Planetary Core Formation

Early-stage core-mantle differentiation and core formation represent pivotal geological events that defined the major geochemical and geophysical signatures of Earth. In order to test potential mechanisms and hypotheses of core formation, we need textural information on the interaction and separation of the solid and liquid phases. Previous experiments have been mostly limited to upper mantle conditions, though the actual events may have occurred at much higher pressures and temperatures.  DAC can achieve the necessary pressure and temperature conditions of this region, but textural study of a 100 µm-sized sample requires nanoscale in-situ probes that do not currently exist.

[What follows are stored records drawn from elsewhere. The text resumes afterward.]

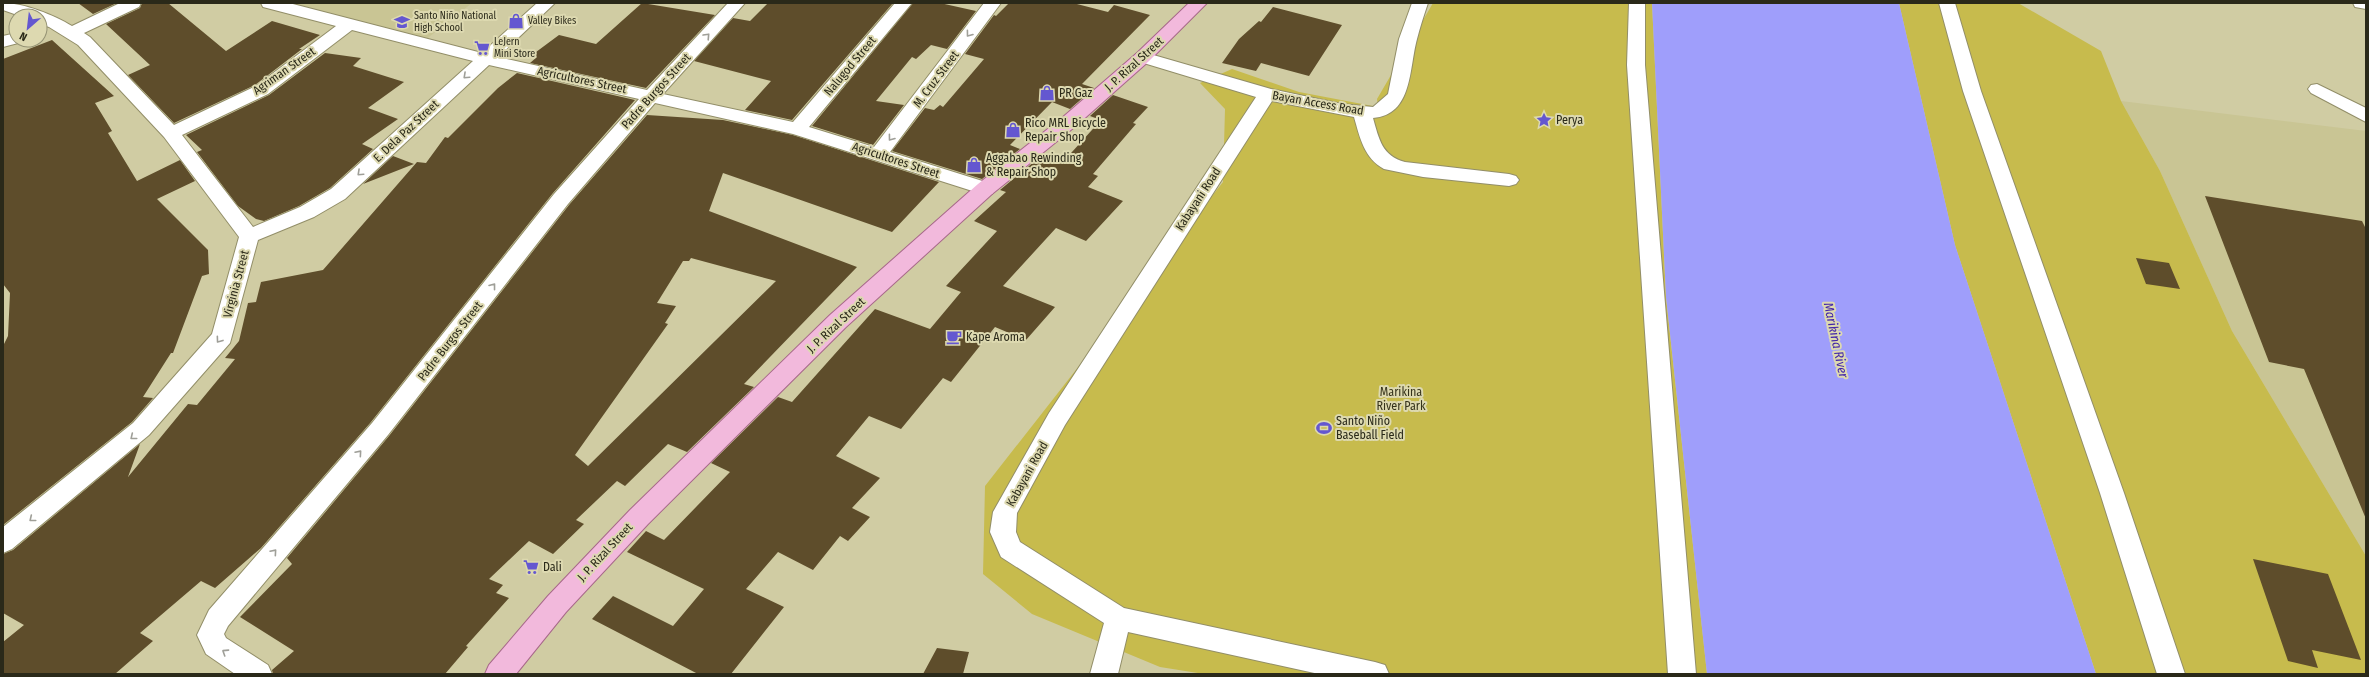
<svg xmlns="http://www.w3.org/2000/svg" width="2369" height="677" font-family="'Fira Sans Condensed',sans-serif">
<style>
.built{fill:#c9c594}
.green{fill:#c7bb4d}
.water{fill:#9f9efb}
.building{fill:#5e4d2b;fill-rule:evenodd}
.lines{fill:none;stroke-linecap:round;stroke-linejoin:round}
.minor-casing{stroke:#928e68;stroke-width:2}
.major-casing{stroke:#a76889;stroke-width:2}
.minor{fill:#fff;fill-rule:evenodd}
.major{fill:#f2b9dc;fill-rule:evenodd}
.oneway{stroke:#9f9f98}
.labels{text-anchor:middle;dominant-baseline:central;stroke-width:4;stroke-linejoin:round;paint-order:stroke}
.far-poi-label{font-size:10px;fill:#2a2919;stroke:#ddd9b0;text-anchor:start}
.street-label{font-size:12px;fill:#2a2919;stroke:#ddd9b0}
.poi-label{font-size:12px;fill:#2a2919;stroke:#ddd9b0;text-anchor:start}
.park-label{font-size:12px;fill:#36331b;stroke:#ddd9b0}
.water-label{font-size:13px;font-style:italic;fill:#4124a9;stroke:#ddd9b0}
</style>
<rect width="100%" height="100%" fill="#d0cca3"/>
<path class="built" d="M289 3H472L424 41Z
M2121 101 2366 131V556L2232 331 2160 171Z"/>
<path class="green" d="M1433 3H1652L1666 297 1707 674H1204L1160 667 1032 614 983 574 985 486 1223 182 1225 109 1200 83 1232 69 1299 92 1378 107 1377 99Z
M1899 3H2018L2101 51 2121 101 2160 171 2232 331 2366 556V674H2096L1955 245Z"/>
<path class="water" d="M1652 3H1899L1955 245 2096 674H1707L1666 297Z"/>
<path class="building" d="M78 3H117L93 14Z
M142 3H168L226 51 272 21 320 35 299 49H302L255 85 174 123 128 75 150 65 106 24 140 8Z
M642 3 715 15 646 88 530 63 537 57 532 55 559 35 596 44Z
M768 3H893L792 120 745 110 771 81 694 61 733 18 750 21Z
M913 3H940L976 11 947 49 931 45 916 59 912 57 876 101 904 105 873 145 812 126Z
M1009 3H1073L1108 12 1114 5 1150 15 1082 84 1094 88 1070 109 1052 102 1010 145 1020 149 982 179 892 151 925 108 934 110 940 105 943 107 984 59 965 54 994 15 996 16Z
M1273 7 1342 25 1309 76 1261 63 1256 71 1222 63 1239 39 1259 21 1261 22Z
M52 40 114 96 95 103 112 131 108 133 137 181 180 160 195 181 157 199 208 250 209 274 202 276 173 353H171L143 397 153 398 132 422 3 525V346L8 336 10 293 3 284V59Z
M325 53 361 58 353 66 404 82 368 108 398 119 362 144 373 149 330 188 299 206 264 221 256 219 238 206 197 152 202 150 186 135 269 95Z
M517 73 635 100 553 193 371 422 261 548 215 588 201 581 140 633 153 641 115 674H3V642L24 625 3 613V554L13 550 140 444 128 477 188 404 197 405 235 359 225 358 239 341 248 303 256 302 261 282 323 270 417 162 426 163 445 137 448 138 498 88Z
M1113 95 1148 107 1133 123 1136 124 1093 174 1098 176 1088 187 1123 201 1086 241 1056 228 1003 286 1055 307 1026 340 995 327 951 382 943 378 901 429 869 416 836 456 880 478 852 508 870 517 848 541 840 536 813 570 778 552 746 589 784 607 731 674H698L592 619 613 596 673 626 704 589 627 552 646 531 664 540 730 472 711 463 778 397 792 402 875 309 930 329 961 292 946 286 997 231 974 221 1006 192 1000 190 1041 156 1062 163 1101 120 1090 116Z
M647 115 723 120 793 135 939 182 892 232 723 173 709 211 857 267 744 384 754 387 687 452 668 444 625 486 617 481 576 520 584 524 553 554 529 541 489 579 503 585 496 593 509 598 466 646 468 647 445 674H273L272 670 294 651 240 617 292 564 287 558 389 436 569 205ZM691 258 776 281 588 466 575 455 668 324 665 323 676 306 657 303 683 261H689Z
M393 156 414 164 363 184Z
M2205 196 2362 221 2366 229V519L2304 369 2269 362Z
M2136 258 2169 263 2180 289 2146 284Z
M2253 559 2328 574 2361 660 2312 650 2318 668 2288 661Z
M937 648 969 652 963 674H923Z"/>
<g class="lines">
<defs>
<path id="minor" d="M3 3C24 3 54 15 72 26L120 3H141L139 7 84 33 90 37 174 125 256 86 336 26 263 7 261 3H289L482 53 537 3H555L498 57 647 90 728 3H745L663 94 793 122 895 3H912L809 127 874 147 984 3H1001L890 152 992 184 995 189 992 194 985 195 793 134 655 103 568 204 388 435 228 626 224 634 226 638 268 665 272 674H235L206 654 197 635 209 610 372 423 554 194 639 99 489 65 345 199 314 217 258 240 230 343 149 435 12 549 3 553V527L133 423 212 334 239 237 164 137 78 45 49 27 40 24V16H20L3 10ZM352 30 473 61 331 189 300 207 253 227 182 135 268 94Z
M1412 3H1428C1424 15 1420 27 1417 39 1409 68 1413 115 1373 118 1379 139 1382 156 1405 162L1509 174 1516 176 1519 180 1516 184 1509 186 1423 177 1384 169C1364 158 1360 138 1354 117L1272 101 1065 425 1017 513 1016 532 1020 542 1124 608 1375 662 1385 665 1389 674H1319L1128 632 1118 674H1090L1104 623 1001 557 990 532 993 512 1049 413 1256 97 1137 61 1134 57 1137 53 1143 52 1271 89 1342 104 1373 107 1388 94 1399 39Z
M1629 3H1645V65L1696 674H1668L1627 65Z
M1939 3H1955L1981 91 2124 493 2185 674H2157L2100 493 1963 91Z
M2353 3H2366V9L2355 7Z
M16 33V40H23L22 42 3 47V36Z
M2317 84 2366 108V122L2311 93 2308 89 2311 85Z"/>
<path id="major" d="M1189 3H1207L1149 61 1077 125 992 194 846 327 648 524 566 612 516 674H485L489 665 548 596 630 510 830 315 978 184 1063 117 1137 53Z"/>
</defs>
<use href="#minor" class="minor-casing"/>
<use href="#major" class="major-casing"/>
<use href="#minor" class="minor"/>
<use href="#major" class="major"/>
</g>
<defs><path id="oneway-chevron" d="M-2-3.5L2.5 0L-2 3.5" fill="none" stroke-width="1.6" stroke-linecap="round" stroke-linejoin="round"/></defs>
<g class="oneway">
<use href="#oneway-chevron" transform="translate(969 34) rotate(127)"/>
<use href="#oneway-chevron" transform="translate(707 36) rotate(-47)"/>
<use href="#oneway-chevron" transform="translate(466 76) rotate(137)"/>
<use href="#oneway-chevron" transform="translate(891 138) rotate(127)"/>
<use href="#oneway-chevron" transform="translate(360 173) rotate(137)"/>
<use href="#oneway-chevron" transform="translate(493 286) rotate(-52)"/>
<use href="#oneway-chevron" transform="translate(219 340) rotate(126)"/>
<use href="#oneway-chevron" transform="translate(133 437) rotate(141)"/>
<use href="#oneway-chevron" transform="translate(359 453) rotate(-49)"/>
<use href="#oneway-chevron" transform="translate(32 519) rotate(141)"/>
<use href="#oneway-chevron" transform="translate(274 552) rotate(-49)"/>
<use href="#oneway-chevron" transform="translate(225 652) rotate(-147)"/>
</g>
<defs>
<symbol id="shop-bare" viewBox="-9 -9 18 18"><path d="M-5-2.5h2.3a2.7 3.5 0 0 1 5.4 0H5L5.5 6h-11ZM-1.5-2.5h3a1.5 2.3 0 0 0-3 0Z" fill="#6457d0" stroke="#ddd9b0" stroke-width="2.5" paint-order="stroke"/></symbol>
<symbol id="school-bare" viewBox="-9 -9 18 18"><path d="M0-5L7-2L0 1L-7-2ZM-4 1L0 2.5L4 1V4Q0 6-4 4Z" fill="#6457d0" stroke="#ddd9b0" stroke-width="2.5" paint-order="stroke"/></symbol>
<symbol id="supermarket-bare" viewBox="-9 -9 18 18"><path d="M-6-5.5h2.5l.6 2H6L4.5 2H-2.5L-4.4-4H-6ZM-1.5 3.2a1.3 1.3 0 1 0 .1 0ZM3 3.2a1.3 1.3 0 1 0 .1 0Z" fill="#6457d0" stroke="#ddd9b0" stroke-width="2.5" paint-order="stroke"/></symbol>
<symbol id="sight-bare" viewBox="-9 -9 18 18"><path d="M0-6L1.8-2.2L6-1.7L2.9 1.2L3.7 5.4L0 3.3L-3.7 5.4L-2.9 1.2L-6-1.7L-1.8-2.2Z" fill="#6457d0" stroke="#ddd9b0" stroke-width="2.5" paint-order="stroke"/></symbol>
<symbol id="cafe-bare" viewBox="-9 -9 18 18"><path d="M-5.5-4.5H6V0H3Q3 3.5 0 3.5H-2.5Q-5.5 3.5-5.5 0ZM3-3.2v2h1.7v-2ZM-6 4.5H4V6H-6Z" fill="#6457d0" stroke="#ddd9b0" stroke-width="2.5" paint-order="stroke"/></symbol>
<symbol id="stadium-bare" viewBox="-9 -9 18 18"><path d="M0-5a6.5 5 0 1 0 0 10a6.5 5 0 1 0 0-10ZM-3.5-1.8h7v3.6h-7Z" fill="#6457d0" stroke="#ddd9b0" stroke-width="2.5" paint-order="stroke"/></symbol>
</defs>
<g fill-rule="evenodd">
<use href="#shop-bare" x="505" y="10" width="22" height="22"/>
<use href="#school-bare" x="391" y="11" width="22" height="22"/>
<use href="#supermarket-bare" x="471" y="37" width="22" height="22"/>
<use href="#shop-bare" x="1036" y="82" width="22" height="22"/>
<use href="#sight-bare" x="1533" y="109" width="22" height="22"/>
<use href="#shop-bare" x="1002" y="119" width="22" height="22"/>
<use href="#shop-bare" x="963" y="154" width="22" height="22"/>
<use href="#cafe-bare" x="943" y="326" width="22" height="22"/>
<use href="#stadium-bare" x="1313" y="417" width="22" height="22"/>
<use href="#supermarket-bare" x="520" y="556" width="22" height="22"/>
</g>
<g class="labels">
<g class="far-poi-label">
<text x="414" y="16">Santo Niño National<tspan x="414" dy="12">High School</tspan></text>
<text x="528" y="21">Valley Bikes</text>
<text x="494" y="42">LeJern<tspan x="494" dy="12">Mini Store</tspan></text>
</g>
<g class="street-label">
<text transform="translate(1134 64) rotate(-42)">J. P. Rizal Street</text>
<text transform="translate(850 66) rotate(-50)">Nalugod Street</text>
<text transform="translate(284 71) rotate(-35)">Agriman Street</text>
<text transform="translate(936 79) rotate(-53)">M. Cruz Street</text>
<text transform="translate(582 80) rotate(12)">Agricultores Street</text>
<text transform="translate(656 91) rotate(-48)">Padre Burgos Street</text>
<text transform="translate(1318 103) rotate(10)">Bayan Access Road</text>
<text transform="translate(406 131) rotate(-43)">E. Dela Paz Street</text>
<text transform="translate(896 160) rotate(18)">Agricultores Street</text>
<text transform="translate(1198 199) rotate(-57)">Kabayani Road</text>
<text transform="translate(236 284) rotate(-75)">Virginia Street</text>
<text transform="translate(836 325) rotate(-43)">J. P. Rizal Street</text>
<text transform="translate(450 341) rotate(-52)">Padre Burgos Street</text>
<text transform="translate(1027 474) rotate(-61)">Kabayani Road</text>
<text transform="translate(605 552) rotate(-47)">J. P. Rizal Street</text>
</g>
<g class="poi-label">
<text x="1059" y="93">PR Gaz</text>
<text x="1556" y="120">Perya</text>
<text x="1025" y="123">Rico MRL Bicycle<tspan x="1025" dy="14">Repair Shop</tspan></text>
<text x="986" y="158">Aggabao Rewinding<tspan x="986" dy="14">&amp; Repair Shop</tspan></text>
<text x="966" y="337">Kape Aroma</text>
<text x="1336" y="421">Santo Niño<tspan x="1336" dy="14">Baseball Field</tspan></text>
<text x="543" y="567">Dali</text>
</g>
<g class="park-label">
<text x="1401" y="392">Marikina<tspan x="1401" dy="14">River Park</tspan></text>
</g>
<g class="water-label">
<text transform="translate(1836 340) rotate(78)">Marikina River</text>
</g>
</g>
<rect width="2369" height="677" fill="none" stroke="#2a2919" stroke-width="8"/>
<g transform="translate(28 28) rotate(208)"><circle r="19" fill="#ddd9b0" stroke="#959374"/>
<path d="M0-3L7 15L0 10L-7 15Z" fill="#6457d0"/>
<text y="-6" font-size="11" font-weight="bold" text-anchor="middle" fill="#2a2919">N</text>
</g>
</svg>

We have been working todevelop nanoscale x-ray computed tomography (nanoXCT) within a laser-heated diamond anvil cell.  Pilot studies we conducted this year have revealed the exciting potential for using nanoXCT as a powerful 3D petrographic probe for non-destructive, nanoscale (<40nm) resolution of multiple minerals and amorphous phases (including melts).  This will extend measurements of the texture, shape, porosity, dihedral angle, and other characteristics of molten iron-rich alloys coexisting with silicates and oxides to the relevant high pressure and high temperature conditions.  NanoXCT can also be used to investigate grain shape, intergrowth, orientation, and foliation -- as well as mineral chemistry and crystallography -- to understand whether shape-preferred orientation is a primary source of the observed seismic anisotropy in Earth’s D” layer and to determine the textures and shapes of the melt pockets and channels formed by the putative partial melt which may exist in ULVZs.